--- START ---
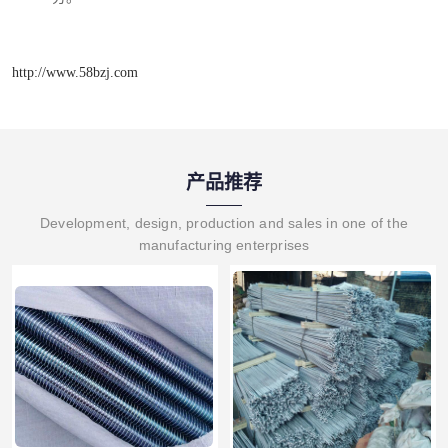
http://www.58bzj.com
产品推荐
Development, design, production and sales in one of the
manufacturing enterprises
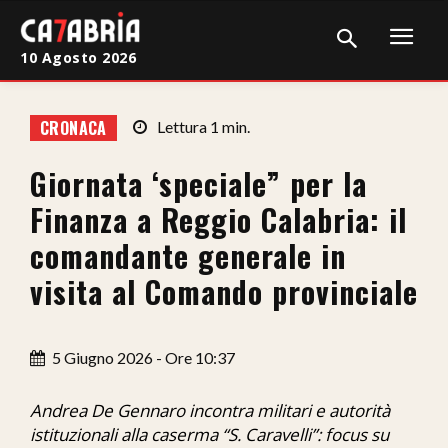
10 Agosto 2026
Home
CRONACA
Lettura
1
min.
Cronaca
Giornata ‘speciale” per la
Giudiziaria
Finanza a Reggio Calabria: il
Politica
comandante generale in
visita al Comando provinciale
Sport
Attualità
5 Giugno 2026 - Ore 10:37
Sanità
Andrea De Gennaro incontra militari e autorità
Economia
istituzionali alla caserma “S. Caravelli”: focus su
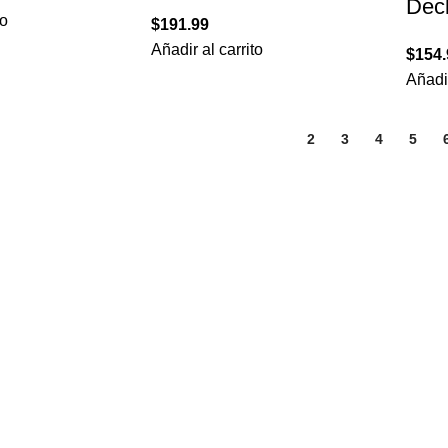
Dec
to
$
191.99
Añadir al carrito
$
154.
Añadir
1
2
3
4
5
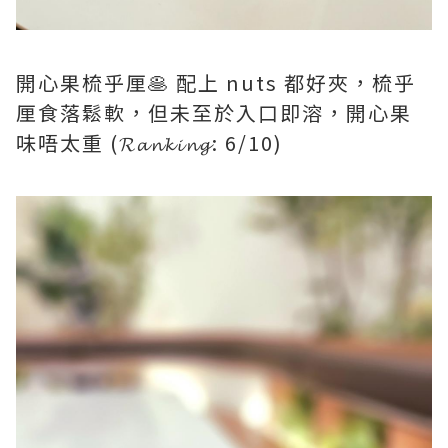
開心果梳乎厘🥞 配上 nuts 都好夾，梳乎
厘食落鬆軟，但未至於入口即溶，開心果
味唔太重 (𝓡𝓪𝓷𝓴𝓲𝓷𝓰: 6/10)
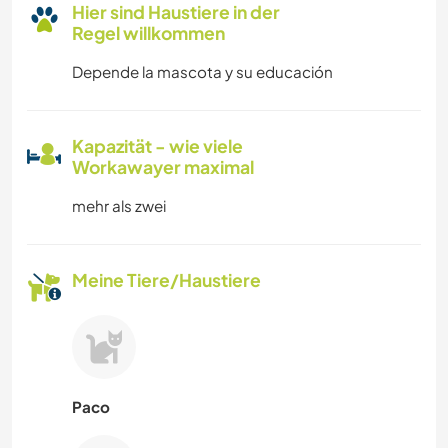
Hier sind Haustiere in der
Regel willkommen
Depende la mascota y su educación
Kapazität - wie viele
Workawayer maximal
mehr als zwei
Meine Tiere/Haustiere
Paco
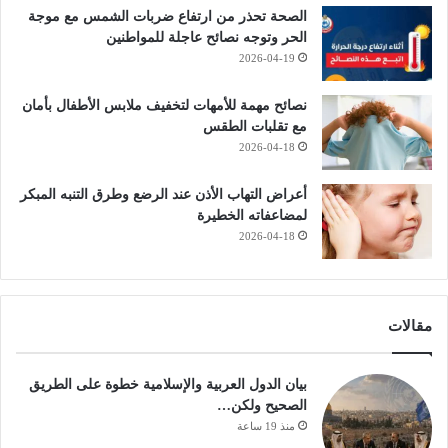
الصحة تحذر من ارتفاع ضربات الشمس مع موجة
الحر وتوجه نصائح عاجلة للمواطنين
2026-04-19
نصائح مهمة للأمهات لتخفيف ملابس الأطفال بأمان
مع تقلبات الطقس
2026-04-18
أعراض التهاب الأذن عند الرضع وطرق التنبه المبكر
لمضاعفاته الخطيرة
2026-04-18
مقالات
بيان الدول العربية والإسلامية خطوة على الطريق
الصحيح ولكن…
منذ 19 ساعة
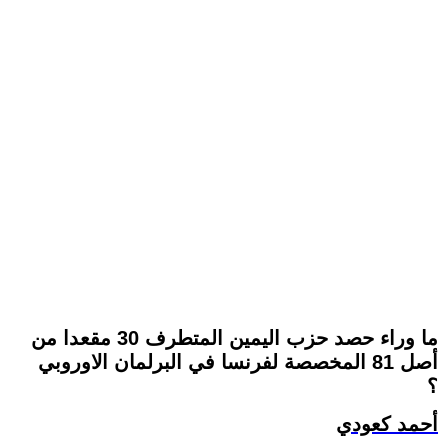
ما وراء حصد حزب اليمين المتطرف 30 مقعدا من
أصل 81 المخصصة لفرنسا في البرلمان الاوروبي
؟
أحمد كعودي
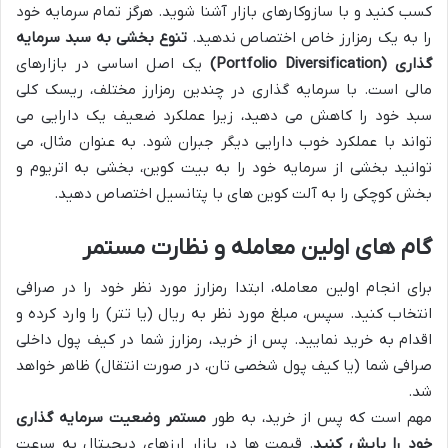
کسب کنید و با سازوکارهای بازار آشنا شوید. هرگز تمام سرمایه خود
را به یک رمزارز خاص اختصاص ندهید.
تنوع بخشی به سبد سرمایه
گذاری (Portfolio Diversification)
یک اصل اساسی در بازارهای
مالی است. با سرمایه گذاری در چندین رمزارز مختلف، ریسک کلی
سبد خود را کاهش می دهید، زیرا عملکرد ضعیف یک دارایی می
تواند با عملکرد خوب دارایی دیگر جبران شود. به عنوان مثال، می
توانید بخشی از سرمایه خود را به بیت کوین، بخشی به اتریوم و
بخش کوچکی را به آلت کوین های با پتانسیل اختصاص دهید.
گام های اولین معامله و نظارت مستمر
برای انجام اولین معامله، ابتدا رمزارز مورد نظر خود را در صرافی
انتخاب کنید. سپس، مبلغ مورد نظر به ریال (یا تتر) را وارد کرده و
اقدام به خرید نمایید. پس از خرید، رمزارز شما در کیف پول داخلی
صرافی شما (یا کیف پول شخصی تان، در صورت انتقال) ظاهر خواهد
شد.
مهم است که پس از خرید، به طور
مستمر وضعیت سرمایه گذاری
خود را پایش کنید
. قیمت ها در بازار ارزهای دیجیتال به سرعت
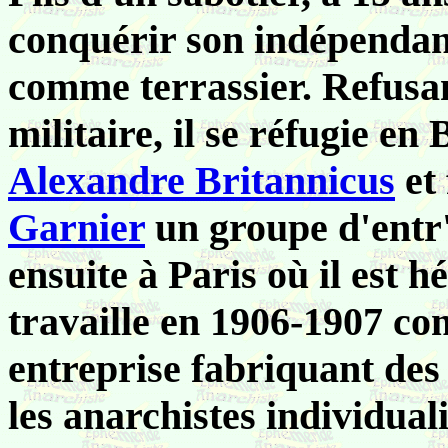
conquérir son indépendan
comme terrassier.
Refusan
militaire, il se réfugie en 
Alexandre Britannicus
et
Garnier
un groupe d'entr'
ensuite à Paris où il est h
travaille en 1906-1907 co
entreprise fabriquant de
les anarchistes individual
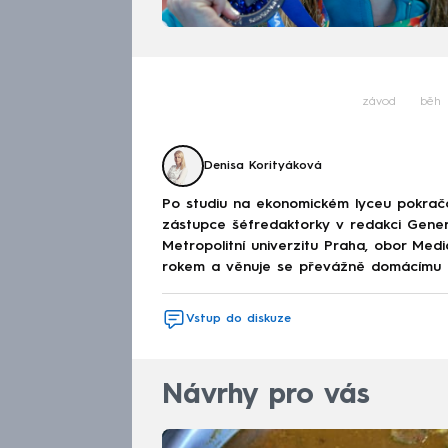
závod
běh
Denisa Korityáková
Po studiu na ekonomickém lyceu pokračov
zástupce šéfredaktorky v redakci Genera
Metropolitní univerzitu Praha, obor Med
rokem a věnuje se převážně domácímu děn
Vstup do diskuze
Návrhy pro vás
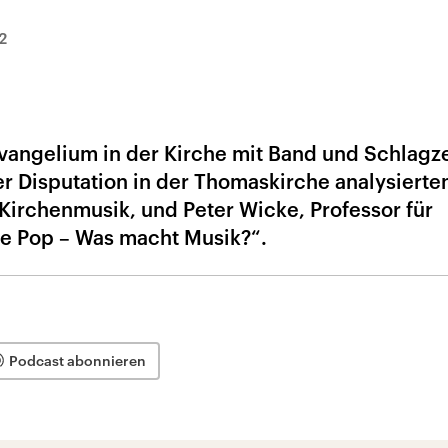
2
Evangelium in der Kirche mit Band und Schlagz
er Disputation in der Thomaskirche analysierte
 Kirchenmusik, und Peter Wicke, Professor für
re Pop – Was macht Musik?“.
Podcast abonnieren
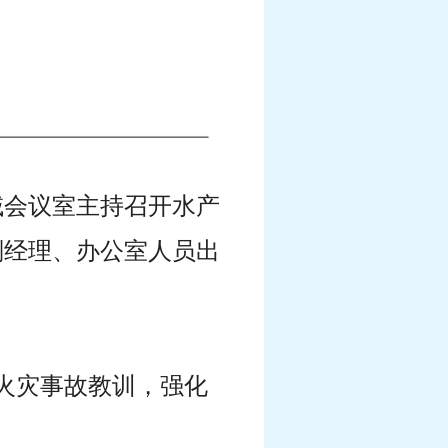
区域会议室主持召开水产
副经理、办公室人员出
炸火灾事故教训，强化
--- END ---
→ **WHAT NEEDS TO BE DONE**: Please provide the number of lines in the listing above that contain the word "عملکرد", and nothing further.

→ **YOUR RESPONSE**: 2